Calculating public burden using OIRA data -- Part Two
An experiment in using open data to make government better
Published on: Feb 13, 2017

Yesterday, I published an article about using open government data to hunt for paper-based information requests by the government. Based on the data, it looked like there are still a lot of hours spent filling out paper-based forms. As I noted, though, I ran out of time to do careful analysis. So, today, let's explore deeper.

First, we'll create a histogram to look for the distributions of requests. To do so, we'll use pandas to examine the results data, and specifically the histogram method.

In [1]:
# Set up the graphing environment. Because I'm using jupyter notebooks, first I need to tell
# it to show the graphs inline. I also use the `ggplot` style, because it's less hideous. 
%matplotlib inline
import matplotlib
matplotlib.style.use('ggplot')
In [2]:
import pandas as pd
data = pd.read_json('results.json')
data.burden.plot.hist()
Out[2]:
<matplotlib.axes._subplots.AxesSubplot at 0x7fca4799d358>

Wait. Hold on right there. That's not what you'd expect to see. That looks like there's an outlier. Let's see what that might be... To do so, we look for the top ten burdens.

In [3]:
data[["burden", "title"]] .sort_values('burden', ascending=False).head(10)
Out[3]:
burden title
720 2997500000 U. S. Business Income Tax Return
729 48731780 IRA Contribution Information
719 34115874 Form 1099-DIV--Dividends and Distributions
718 24951529 Return of Organization Exempt From Income Tax ...
248 20036012 2017-2018 Free Application for Federal Student...
509 13500230 National Fire Incident Reporting System (NFIRS...
717 10880812 Employer's Annual Tax Return for Agricultural ...
497 9902378 Arrival and Departure Record
449 7736084 Physician Quality Reporting System (PQRS) (CMS...
713 7041290 Customer Due Diligence Requirements for Financ...

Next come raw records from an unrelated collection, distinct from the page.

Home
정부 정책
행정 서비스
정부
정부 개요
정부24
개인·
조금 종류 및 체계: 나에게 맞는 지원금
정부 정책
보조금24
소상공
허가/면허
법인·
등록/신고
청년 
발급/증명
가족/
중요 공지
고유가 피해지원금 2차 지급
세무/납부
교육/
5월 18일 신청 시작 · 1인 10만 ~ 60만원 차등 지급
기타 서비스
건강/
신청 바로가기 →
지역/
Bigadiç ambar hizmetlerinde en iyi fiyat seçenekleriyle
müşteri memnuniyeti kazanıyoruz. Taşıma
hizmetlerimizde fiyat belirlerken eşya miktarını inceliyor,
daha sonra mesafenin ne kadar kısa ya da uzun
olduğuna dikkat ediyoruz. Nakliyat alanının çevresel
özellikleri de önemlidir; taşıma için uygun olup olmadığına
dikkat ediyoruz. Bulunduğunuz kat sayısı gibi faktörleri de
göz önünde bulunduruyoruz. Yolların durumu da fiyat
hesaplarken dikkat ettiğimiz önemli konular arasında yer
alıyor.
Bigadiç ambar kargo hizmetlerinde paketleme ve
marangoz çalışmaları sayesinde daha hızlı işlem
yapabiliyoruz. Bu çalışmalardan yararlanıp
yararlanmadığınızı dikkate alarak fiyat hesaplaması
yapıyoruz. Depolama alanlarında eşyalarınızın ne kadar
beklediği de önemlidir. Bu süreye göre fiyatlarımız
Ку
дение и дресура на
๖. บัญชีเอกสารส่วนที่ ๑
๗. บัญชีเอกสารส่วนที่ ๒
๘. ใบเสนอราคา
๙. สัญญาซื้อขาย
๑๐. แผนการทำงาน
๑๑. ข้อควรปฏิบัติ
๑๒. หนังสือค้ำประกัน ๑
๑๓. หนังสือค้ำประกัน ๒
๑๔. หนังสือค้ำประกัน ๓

Oh dear. Looks like we've got a pretty obvious mistake here: "U.S. Business Income Tax Return" can definitely be filed electronically. Same with the other things on the list. And that one outlier accounts for 3 billion of the 3.3 billion hours. Oof. So what gives?

Well, it turns out that the way that OIRA displays the burden data is that if any of the forms that are part of an information collection request is not electronically available, then the burden for all of the forms gets aggregated. And unfortunately, there doesn't seem to be an obvious way to back out the other forms. So, that's not very useful, unfortunately.

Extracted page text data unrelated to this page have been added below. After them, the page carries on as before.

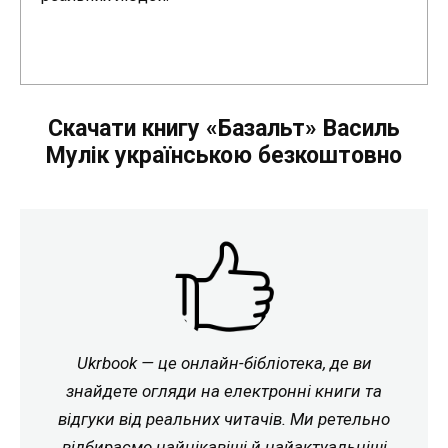
Скачати книгу «Базальт» Василь
Мулік українською безкоштовно
Ukrbook — це онлайн-бібліотека, де ви
знайдете огляди на електронні книги та
відгуки від реальних читачів. Ми ретельно
відбираємо найцікавіші й найактуальніші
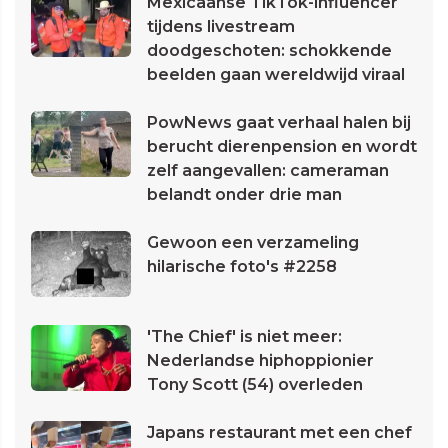
Mexicaanse TikTok-influencer
tijdens livestream
doodgeschoten: schokkende
beelden gaan wereldwijd viraal
PowNews gaat verhaal halen bij
berucht dierenpension en wordt
zelf aangevallen: cameraman
belandt onder drie man
Gewoon een verzameling
hilarische foto's #2258
'The Chief' is niet meer:
Nederlandse hiphoppionier
Tony Scott (54) overleden
Japans restaurant met een chef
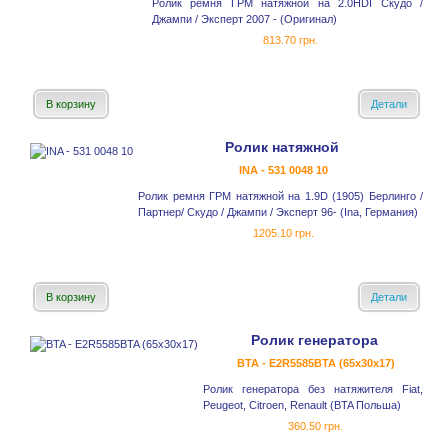
Ролик ремня ГРМ натяжной на 2.0HDI Скудо /
Джампи / Эксперт 2007 - (Оригинал)
813.70 грн.
В корзину
Детали
Ролик натяжной
INA - 531 0048 10
Ролик ремня ГРМ натяжной на 1.9D (1905) Берлинго /
Партнер/ Скудо / Джампи / Эксперт 96- (Ina, Германия)
1205.10 грн.
В корзину
Детали
Ролик генератора
BTA - E2R5585BTA (65x30x17)
Ролик генератора без натяжителя Fiat,
Peugeot, Citroen, Renault (BTA Польша)
360.50 грн.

Let's see what the total burden is if you remove the top 20% of information collection requests.

In [4]:
"{:,} hours".format(data.burden.sum() - data.sort_values('burden', ascending=False).head(220).burden.sum())
Out[4]:
'5,589,316 hours'

So, that feels a lot more sane, and a lot less exciting. There are only 5,589,316 hours of public burden for everything but the top 20% of information collection requests.

In the end, this is a great lesson in how a data schema can lead to incorrect conclusions.

Still, we have some good data near the bottom of the chart.

In [5]:
data.sort_values('burden').head(890).burden.plot.hist(bins=30)
Out[5]:
<matplotlib.axes._subplots.AxesSubplot at 0x7fca467f8080>

In other words, there are a lot of information requests that account for a couple hundred hours of public burden. Not a surprising result, but perhaps even more useful in the end. This result means that there are about 200 forms in the middle that account for much of the remaining burden hours. Now, that seems like a good place to start.